The commercial real estate market is made up of just over 11,000 commercial units and about 4,100 industrial units in total.
In total, there are 244,406 single-family homes in the city, more than 10,000 multi-family homes, and just under 19,200 condo units. Apartments make up 1,896 units of the housing market and there are 1,391 other residential properties. If real estate prices or real estate trends don’t meet with the approval of buyers, there are more than 32,000 vacant lots that can be built on.
The city’s downtown area is experiencing a real estate market boom, with residential properties set to reach 30,000 units by 2020. Comparatively, there were just over 18,000 residential units in Downtown Indianapolis in 2010.
Getting around in Indianapolis is easy, thanks to a public bus system, a private people mover and 4 freeways that intersect the city. Two Amtrak passenger train lines, two airports and a heliport round out the city’s transportation options. Eco-conscious residents can make use of the city’s car- and bike-share systems and the many miles of bike lanes it offers.
There are nine public unified school districts within Indianapolis. Numerous private primary and secondary schools, including charter schools, parochial schools, and educational centers run by independent organizations offer further choices for parents and students alike. Secondary education has a large presence as well, including Indiana University-Purdue University Indianapolis, located in the city’s downtown core, and five private universities, among them Butler and Marian universities.

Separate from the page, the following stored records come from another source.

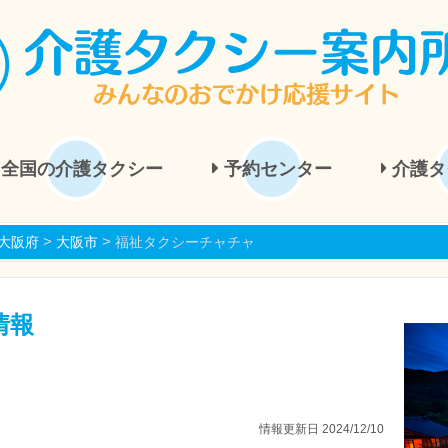
全国の介護タクシー
予約センター
介護タ
>
>
大阪府
大阪市
福祉タクシーチャチャ
情報
情報更新日 2024/12/10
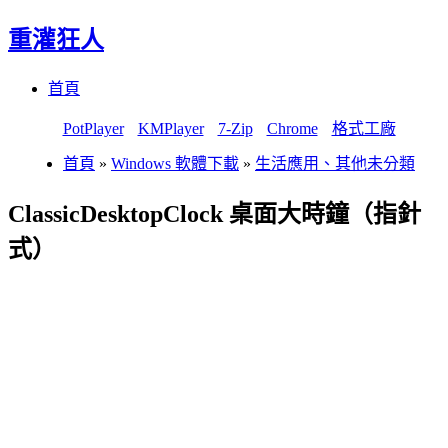
重灌狂人
Menu
Skip
首頁
to
content
PotPlayer
KMPlayer
7-Zip
Chrome
格式工廠
首頁
»
Windows 軟體下載
»
生活應用、其他未分類
ClassicDesktopClock 桌面大時鐘（指針
式）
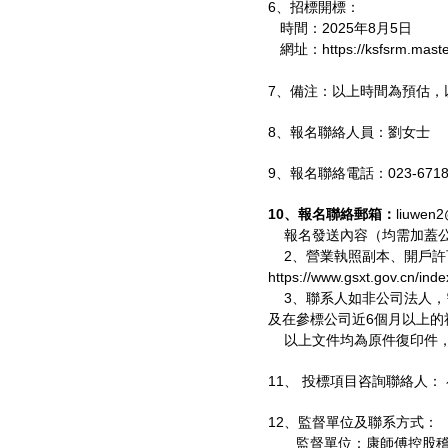
6、招標開標：
時間：2025年8月5日
網址：https://ksfsrm.maste
7、備注：以上時間為預估，
8、報名聯絡人員：劉女士
9、報名聯絡電話：023-6718
10、報名聯絡郵箱：
liuwen
報名發送內容（均需加蓋公
2、營業執照副本、開戶許
https://www.gsxt.gov.cn/i
3、聯系人如非公司法人，
及在參標公司近6個月以上的
以上文件均為原件復印件，
11、 投標項目咨詢聯絡人： 崔
12、監督單位及聯系方式：
監督單位：康師傅控股稽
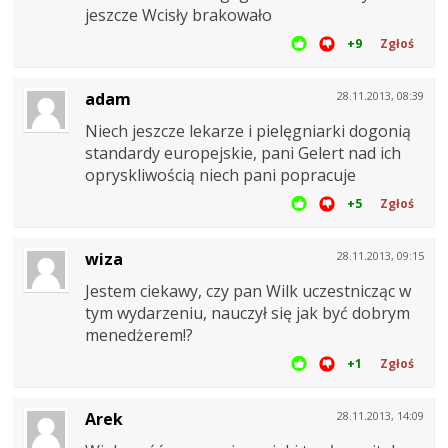
jeszcze Wcisły brakowało
+9
Zgłoś
adam
28.11.2013, 08:39
Niech jeszcze lekarze i pielęgniarki dogonią
standardy europejskie, pani Gelert nad ich
opryskliwością niech pani popracuje
+5
Zgłoś
wiza
28.11.2013, 09:15
Jestem ciekawy, czy pan Wilk uczestnicząc w
tym wydarzeniu, nauczył się jak być dobrym
menedżerem!?
+1
Zgłoś
Arek
28.11.2013, 14:09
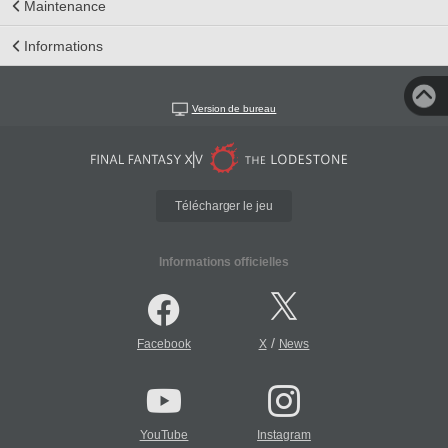
Maintenance
Informations
Version de bureau
Télécharger le jeu
Informations officielles
/
Facebook
X
News
YouTube
Instagram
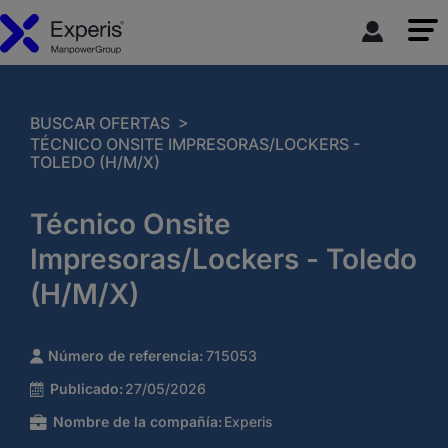
>
BUSCAR OFERTAS
TÉCNICO ONSITE IMPRESORAS/LOCKERS -
TOLEDO (H/M/X)
Técnico Onsite
Impresoras/Lockers - Toledo
(H/M/X)
Número de referencia:
715053
Publicado:
27/05/2026
Nombre de la compañía:
Experis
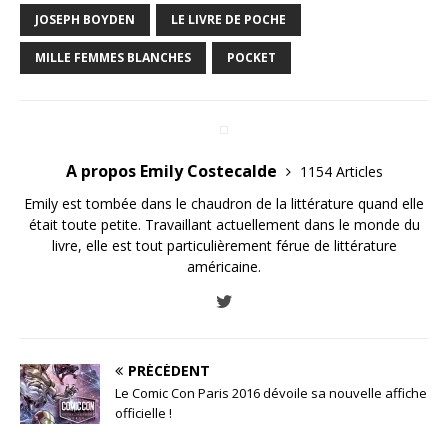
JOSEPH BOYDEN
LE LIVRE DE POCHE
MILLE FEMMES BLANCHES
POCKET
A propos Emily Costecalde
1154 Articles
Emily est tombée dans le chaudron de la littérature quand elle
était toute petite. Travaillant actuellement dans le monde du
livre, elle est tout particulièrement férue de littérature
américaine.
PRÉCÉDENT
Le Comic Con Paris 2016 dévoile sa nouvelle affiche
officielle !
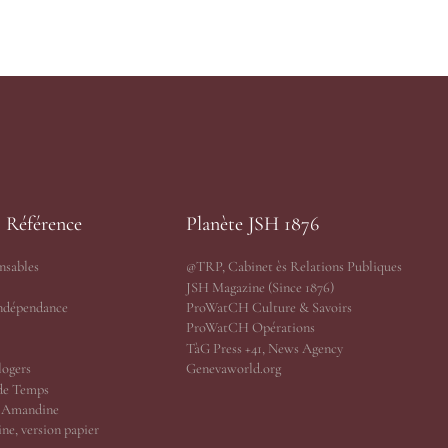
s Référence
Planète JSH 1876
nsables
@TRP, Cabinet ès Relations Publiques
JSH Magazine (Since 1876)
Indépendance
ProWatCH Culture & Savoirs
ProWatCH Opérations
TàG Press +41, News Agency
logers
Genevaworld.org
de Temps
r Amandine
ne, version papier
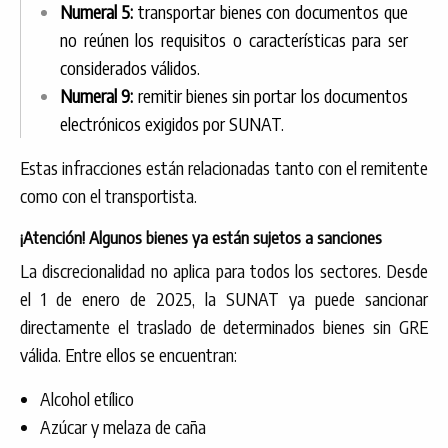
Numeral 5:
transportar bienes con documentos que
no reúnen los requisitos o características para ser
considerados válidos.
Numeral 9:
remitir bienes sin portar los documentos
electrónicos exigidos por SUNAT.
Estas infracciones están relacionadas tanto con el remitente
como con el transportista.
¡Atención! Algunos bienes ya están sujetos a sanciones
La discrecionalidad no aplica para todos los sectores. Desde
el 1 de enero de 2025, la SUNAT ya puede sancionar
directamente el traslado de determinados bienes sin GRE
válida. Entre ellos se encuentran:
Alcohol etílico
Azúcar y melaza de caña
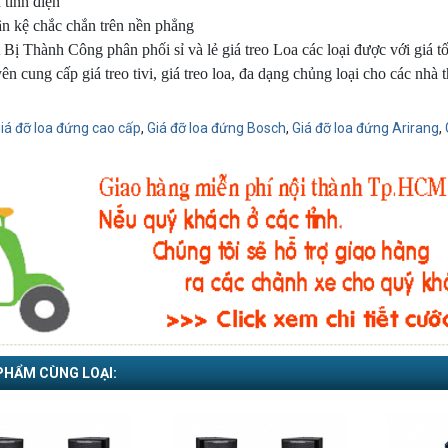
 tĩnh điện
ân kệ chắc chắn trên nền phẳng
 Bị Thành Công phân phối sỉ và lẻ giá treo Loa các loại được với giá tố
n cung cấp giá treo tivi, giá treo loa, đa dạng chủng loại cho các nhà t
iá đỡ loa đứng cao cấp
,
Giá đỡ loa đứng Bosch
,
Giá đỡ loa đứng Arirang
,
PHẨM CÙNG LOẠI:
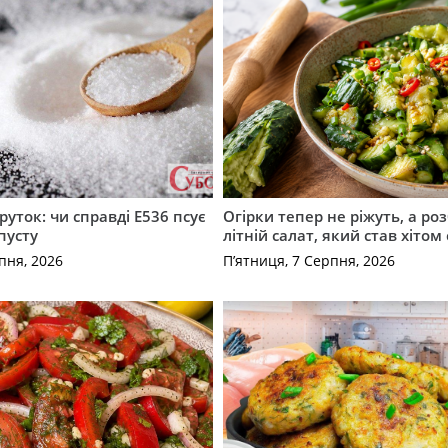
руток: чи справді Е536 псує
Огірки тепер не ріжуть, а ро
пусту
літній салат, який став хіто
пня, 2026
П’ятниця, 7 Серпня, 2026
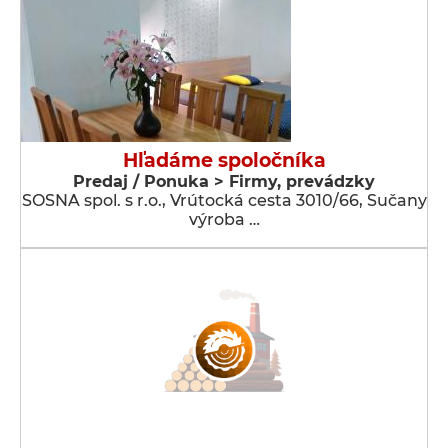
Hľadáme spoločníka
Predaj / Ponuka > Firmy, prevádzky
SOSNA spol. s r.o., Vrútocká cesta 3010/66, Sučany
výroba …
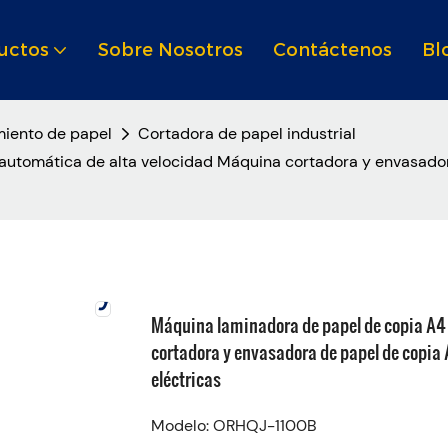
uctos
Sobre Nosotros
Contáctenos
Bl
iento de papel
Cortadora de papel industrial
automática de alta velocidad Máquina cortadora y envasado
Máquina laminadora de papel de copia A4
cortadora y envasadora de papel de copia
eléctricas
Modelo: ORHQJ-1100B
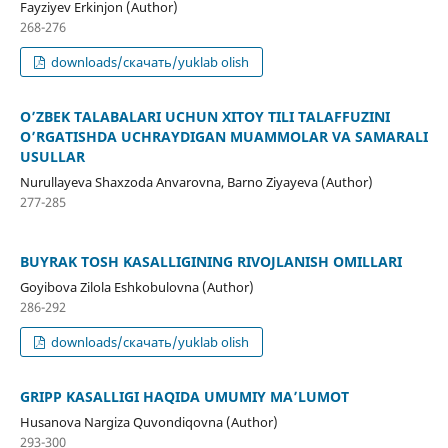
Fayziyev Erkinjon (Author)
268-276
downloads/скачать/yuklab olish
O’ZBEK TALABALARI UCHUN XITOY TILI TALAFFUZINI
O’RGATISHDA UCHRAYDIGAN MUAMMOLAR VA SAMARALI
USULLAR
Nurullayeva Shaxzoda Anvarovna, Barno Ziyayeva (Author)
277-285
BUYRAK TOSH KASALLIGINING RIVOJLANISH OMILLARI
Goyibova Zilola Eshkobulovna (Author)
286-292
downloads/скачать/yuklab olish
GRIPP KASALLIGI HAQIDA UMUMIY MA’LUMOT
Husanova Nargiza Quvondiqovna (Author)
293-300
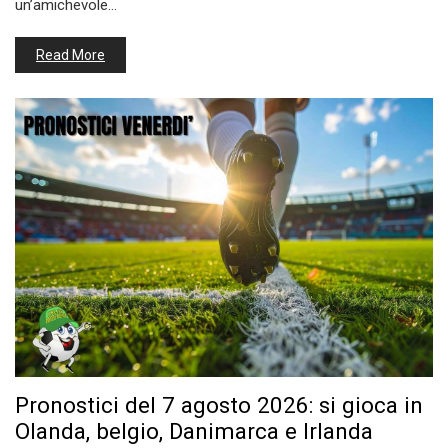
un’amichevole…
Read More
Pronostici del 7 agosto 2026: si gioca in
Olanda, belgio, Danimarca e Irlanda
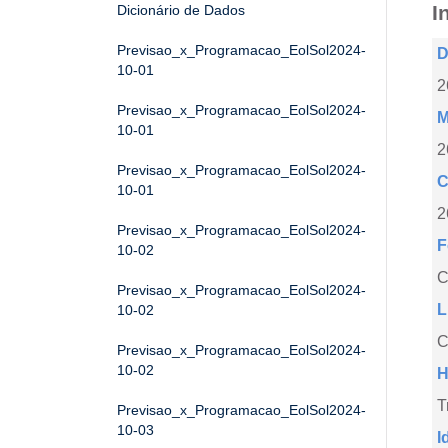
I
Dicionário de Dados
Previsao_x_Programacao_EolSol2024-
D
10-01
2
Previsao_x_Programacao_EolSol2024-
M
10-01
2
Previsao_x_Programacao_EolSol2024-
C
10-01
2
Previsao_x_Programacao_EolSol2024-
F
10-02
Previsao_x_Programacao_EolSol2024-
L
10-02
C
Previsao_x_Programacao_EolSol2024-
10-02
H
T
Previsao_x_Programacao_EolSol2024-
10-03
I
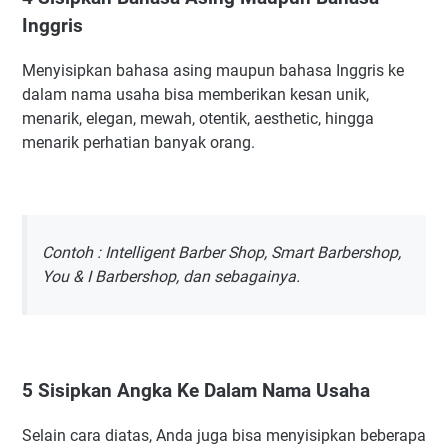
Inggris
Menyisipkan bahasa asing maupun bahasa Inggris ke
dalam nama usaha bisa memberikan kesan unik,
menarik, elegan, mewah, otentik, aesthetic, hingga
menarik perhatian banyak orang.
Contoh : Intelligent Barber Shop, Smart Barbershop,
You & I Barbershop, dan sebagainya.
5 Sisipkan Angka Ke Dalam Nama Usaha
Selain cara diatas, Anda juga bisa menyisipkan beberapa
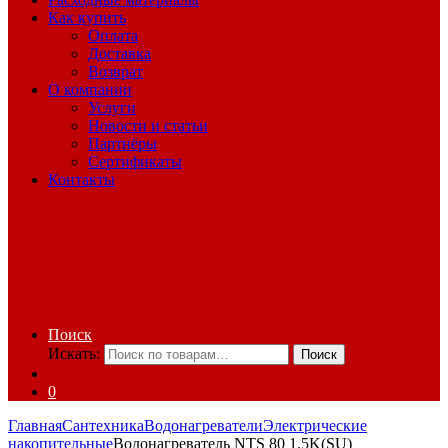
Как купить
Оплата
Доставка
Возврат
О компании
Услуги
Новости и статьи
Партнёры
Сертификаты
Контакты
Поиск
Искать:
Поиск
0
Главная
Сантехника
Водонагреватели
Электрические
накопительные
Водонагреватель NTS 80 1.5K(SU)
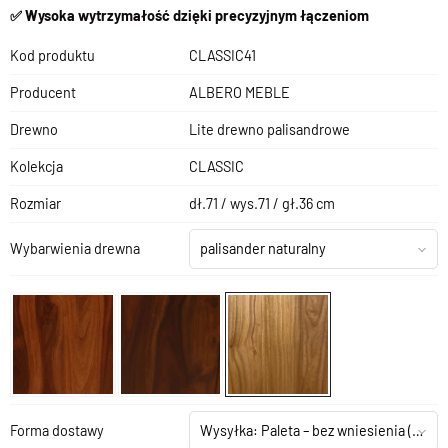
✅ Wysoka wytrzymałość dzięki precyzyjnym łączeniom
Kod produktu
CLASSIC41
Producent
ALBERO MEBLE
Drewno
Lite drewno palisandrowe
Kolekcja
CLASSIC
Rozmiar
dł.71 / wys.71 / gł.36 cm
Wybarwienia drewna
palisander naturalny
Forma dostawy
Wysyłka: Paleta – bez wniesienia
(+199,00 zł)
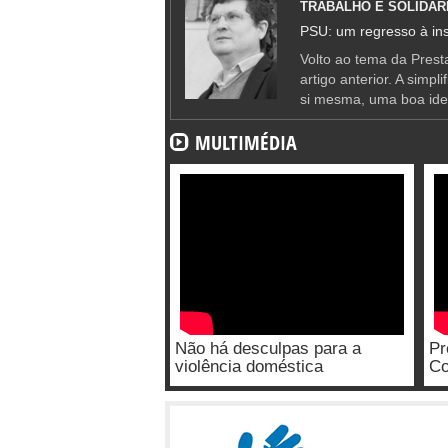
TRABALHO E SOLIDAR
PSU: um regresso à ins
Volto ao tema da Presta
artigo anterior. A simpl
si mesma, uma boa ide
MULTIMÉDIA
Não há desculpas para a
Pr
violência doméstica
Co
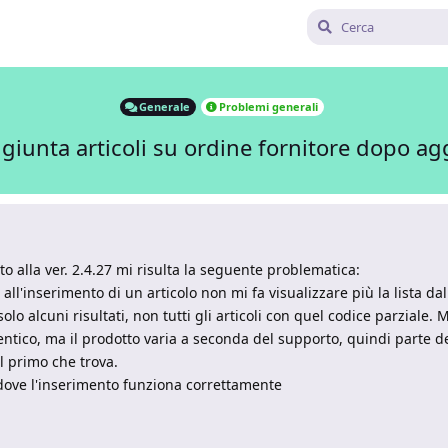
Generale
Problemi generali
giunta articoli su ordine fornitore dopo a
 alla ver. 2.4.27 mi risulta la seguente problematica:
 all'inserimento di un articolo non mi fa visualizzare più la lista d
olo alcuni risultati, non tutti gli articoli con quel codice parziale.
tico, ma il prodotto varia a seconda del supporto, quindi parte del
il primo che trova.
dove l'inserimento funziona correttamente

The largest medical center in Indianapolis is the Sidney and Lois Eskenazi Hospital. Opened in 2013, it includes a Level 1 Trauma Center and serves more than 1 million patients every year. Richard L. Roudebush VA Medical Center is the leading veteran hospital in the state. St. Vincent Indianapolis Hospital is the flagship hospital of the St. Vincent Health Center’s 22 locations.
According to the FBI’s 2015 statistics, there were 11,124 violent crimes reported for a population of 863,675 residents. Property crimes totaled 41,377.
Indianapolis is a city for culture lovers, with numerous museums and performing arts venues located here, especially in the Mass Ave cultural district and surrounding areas. The ninth oldest art museum in the U.S., Indianapolis Museum of Art showcases 54,000 pieces in its permanent collection.
The Indianapolis Art Center features 3 public art galleries, a library, auditorium, and 11 studios. Foodies have plenty to enjoy in Indianapolis. Popular spots include St. Elmo Steak House, an award-winning location since 1902, and the Slippery Noodle Inn, continuously operating since 1850.
Local venue Milktooth was named one of the best restaurants in the world in 2016 by Conde Nest Traveler.